THE TASKS
**a)** In the passage on the Stree Parva, who narrates nearly all of the accounts of its heartbreaking scenes?
**b)** Carry on the Stree Parva passage about Gandhari's lament, picking up after its final sentence.

PASSAGE SHOWN
· · · ·
12.2. Virtually all of the accounts of the heartbreaking scenes depicted in the Stree Parva are narrated by Gandhari who was then endowed with ‘divine eye’ (divya chakshu). She can see things at a distance as if they were very near. Gandhari then noticed her fallen son Duryodhana and fainted. When revived , this heroic mother , ambivalent in many ways ; brooded upon her sons spoilt life; rued on the evil influence of her brother Shakuni’s ; grieved for the fate of her blind husband; cried for wife of Duryodhana (Bhanumathi ) and his son Lakshmana . She then wept over her other sons. Gandhari then moved on to lament on her distraught daughters-in-law and the horrors beset upon them.
12.3. As Gandhari described:
Several groups of hysterical women in their throes of grief ran about as if they were in the girls’ yard; holding on to each others’ arms. They wept uncontrollably for their lost beloveds, sons, brothers and fathers. It was as if they were enacting the destruction of the world at the end of the Age. Babbling and crying, running hither and thither, they were out of their mind with grief and lost all sense of propriety. Young women who used to be modest even before their friends now appeared shamelessly before their mothers-in-law in simple shifts, their hair dishevelled, with their arms up in the air wailing, shrieking incoherently. Women who earlier comforted each other in the most trifling sorrows now ignored other women staggering about in grief. .. They were like beings set on fire at the end of the Age. These bewildered women were in shock; helpless, having lost the wits – vast was the wretchedness of the women of Kurus. The clamour of all those afflicted women bewailing the destruction of their family became thunderous and shook the worlds.
· · · ·
Recorded data:
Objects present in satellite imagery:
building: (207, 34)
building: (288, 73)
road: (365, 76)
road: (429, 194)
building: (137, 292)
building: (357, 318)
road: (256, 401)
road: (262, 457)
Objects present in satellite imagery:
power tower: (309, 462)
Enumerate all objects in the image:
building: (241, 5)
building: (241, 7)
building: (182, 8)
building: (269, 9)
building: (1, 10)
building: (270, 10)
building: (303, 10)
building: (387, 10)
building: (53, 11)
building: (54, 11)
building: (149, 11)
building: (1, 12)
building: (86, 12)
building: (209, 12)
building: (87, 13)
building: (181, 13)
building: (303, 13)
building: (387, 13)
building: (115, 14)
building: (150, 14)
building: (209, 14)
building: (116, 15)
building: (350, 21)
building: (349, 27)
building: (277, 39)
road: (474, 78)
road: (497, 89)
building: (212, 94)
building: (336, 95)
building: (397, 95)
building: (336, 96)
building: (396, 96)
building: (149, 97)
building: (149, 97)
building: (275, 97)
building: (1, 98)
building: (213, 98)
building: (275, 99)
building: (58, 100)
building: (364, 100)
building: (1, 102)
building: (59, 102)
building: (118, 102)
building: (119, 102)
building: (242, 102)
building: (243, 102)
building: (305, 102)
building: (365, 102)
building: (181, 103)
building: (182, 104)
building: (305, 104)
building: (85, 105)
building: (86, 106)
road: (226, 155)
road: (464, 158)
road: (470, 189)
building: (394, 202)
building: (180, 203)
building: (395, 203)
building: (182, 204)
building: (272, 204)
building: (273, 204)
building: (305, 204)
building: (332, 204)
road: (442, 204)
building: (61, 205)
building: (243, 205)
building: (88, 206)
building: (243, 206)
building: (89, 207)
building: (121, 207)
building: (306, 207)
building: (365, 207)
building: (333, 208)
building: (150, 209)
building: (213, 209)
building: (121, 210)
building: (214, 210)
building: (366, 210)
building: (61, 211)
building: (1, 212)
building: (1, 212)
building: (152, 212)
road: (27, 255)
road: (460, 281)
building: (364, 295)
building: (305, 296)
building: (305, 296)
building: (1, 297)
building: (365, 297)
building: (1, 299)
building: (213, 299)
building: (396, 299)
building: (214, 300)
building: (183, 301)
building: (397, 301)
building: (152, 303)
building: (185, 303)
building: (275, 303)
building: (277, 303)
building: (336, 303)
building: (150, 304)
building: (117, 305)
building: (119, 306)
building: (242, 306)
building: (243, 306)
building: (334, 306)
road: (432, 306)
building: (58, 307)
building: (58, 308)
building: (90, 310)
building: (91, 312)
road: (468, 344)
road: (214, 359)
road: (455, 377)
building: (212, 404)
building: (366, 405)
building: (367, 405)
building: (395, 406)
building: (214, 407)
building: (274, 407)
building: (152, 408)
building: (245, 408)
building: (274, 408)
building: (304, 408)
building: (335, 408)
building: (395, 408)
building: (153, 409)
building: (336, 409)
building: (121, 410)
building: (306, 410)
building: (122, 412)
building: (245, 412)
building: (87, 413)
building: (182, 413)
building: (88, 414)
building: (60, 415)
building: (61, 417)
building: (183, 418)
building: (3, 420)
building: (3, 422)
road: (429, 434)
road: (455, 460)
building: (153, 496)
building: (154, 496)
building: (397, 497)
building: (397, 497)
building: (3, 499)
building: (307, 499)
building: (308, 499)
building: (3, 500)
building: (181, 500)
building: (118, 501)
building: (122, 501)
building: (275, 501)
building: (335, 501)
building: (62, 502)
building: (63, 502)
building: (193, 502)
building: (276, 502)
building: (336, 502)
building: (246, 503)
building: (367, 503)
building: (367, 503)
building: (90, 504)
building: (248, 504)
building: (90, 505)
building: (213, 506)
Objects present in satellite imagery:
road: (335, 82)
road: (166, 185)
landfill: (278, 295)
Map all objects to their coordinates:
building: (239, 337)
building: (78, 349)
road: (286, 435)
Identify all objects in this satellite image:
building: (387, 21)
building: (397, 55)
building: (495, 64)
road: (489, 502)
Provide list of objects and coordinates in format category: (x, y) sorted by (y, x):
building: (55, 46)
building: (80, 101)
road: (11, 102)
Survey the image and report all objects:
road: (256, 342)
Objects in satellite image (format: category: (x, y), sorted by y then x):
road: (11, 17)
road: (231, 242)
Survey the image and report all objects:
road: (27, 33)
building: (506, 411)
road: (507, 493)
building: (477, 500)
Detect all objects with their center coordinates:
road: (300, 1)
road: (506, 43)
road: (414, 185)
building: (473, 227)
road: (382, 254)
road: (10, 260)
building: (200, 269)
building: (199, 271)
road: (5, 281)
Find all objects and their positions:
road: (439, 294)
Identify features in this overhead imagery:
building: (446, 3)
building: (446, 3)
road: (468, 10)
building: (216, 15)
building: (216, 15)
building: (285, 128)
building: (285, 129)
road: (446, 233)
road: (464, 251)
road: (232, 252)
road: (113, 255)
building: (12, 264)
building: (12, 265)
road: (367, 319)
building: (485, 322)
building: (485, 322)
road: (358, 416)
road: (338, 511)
· · · ·
REPLIES
**a)** Gandhari, who was then endowed with the "divine eye" (divya chakshu).

**b)**
[Mbh. Stree Parva 11.9.8. 8-21]
12.4. Gandhari addresses Krishna emptying her heart:
The earth is so muddy with flesh and blood, one can scarcely move upon it. The earth seems to be crammed with fallen heads, hands, every sort of limbs mixed with every other piled in heaps. On seeing the horror of heaps of body less limbs and limbless bodies, those women beyond reproach, unaccustomed to such miseries, now sink into the bloody mire littered with slaughtered pieces of their husbands, sons, brothers and fathers. Many shriek and wail upon seeing the bodies; and others beat their heads with their delicate palms. These women, after grasping, wailing and weeping uncontrollably for a long while, shivering in their pain are quitting their life.
12.5. O Janardhana, look at the woeful throngs of Dhritharastra’s daughters-in-law, like herds of fillies with beautiful manes. The best of the women tormented in grief and pain mourn their dear ones wretchedly. What could be more painful to me than this, Keshava that all these women present themselves in such extreme distressful forms? This is all the results of the evils I did in my past births; I see now my slain sons, grandsons and my brother.
[Mbh. Stree Parva; 11.16.55]
Gandhari’s sorrow extends to Uttara the widowed young and beautiful girl carrying the child of the boy hero Abhimanyu. She is particularly devastated by the terrible wrong done to her valiant young husband by the very persons who were supposed to love him and protect him.
Gandhari’s vision and curses
13.1. Gandhari is regarded a very virtuous woman; a completely devoted and a faithful wife. Her fidelity as a sadhwi undergoing austerities; her voluntarily endured suffering (tapas); and her internal purity bring in her a sort of accumulated power. That is one of the sub-themes of Mahabharata. Her power to turn Duryodhana’s body strong and unbreakable, like a diamond; her occasional ability to see despite the bandage wrapped on her eyes; and, power to curse are all illustrations of her internal strength.
13.2. When after the war, the Pandavas meet their grieving uncle and aunt, they are at first resentful and apprehensive. Gandhari explains that grief alone is the cause of her anger. “I do not hate them. I do not want them to perish. But, with the pain I feel for the loss of my sons, my mind almost reels out of control”. And says, she harbours no grudge against Pandavas, except for being enraged at Bheema’s unfair blow on Duryodhana’s thigh, below the navel.
She asks a pointed question at Bheema and demands to know “how can brave men, for the sake of their lives, abandon in battle the dharma prescribed by wise men? How can they?”
katham nu dharmam dharmajnais samuddishtam mahaatmabhih I tyajeyur aahave shooraah pranahetoh kathanchana? (Stree parva 14/2)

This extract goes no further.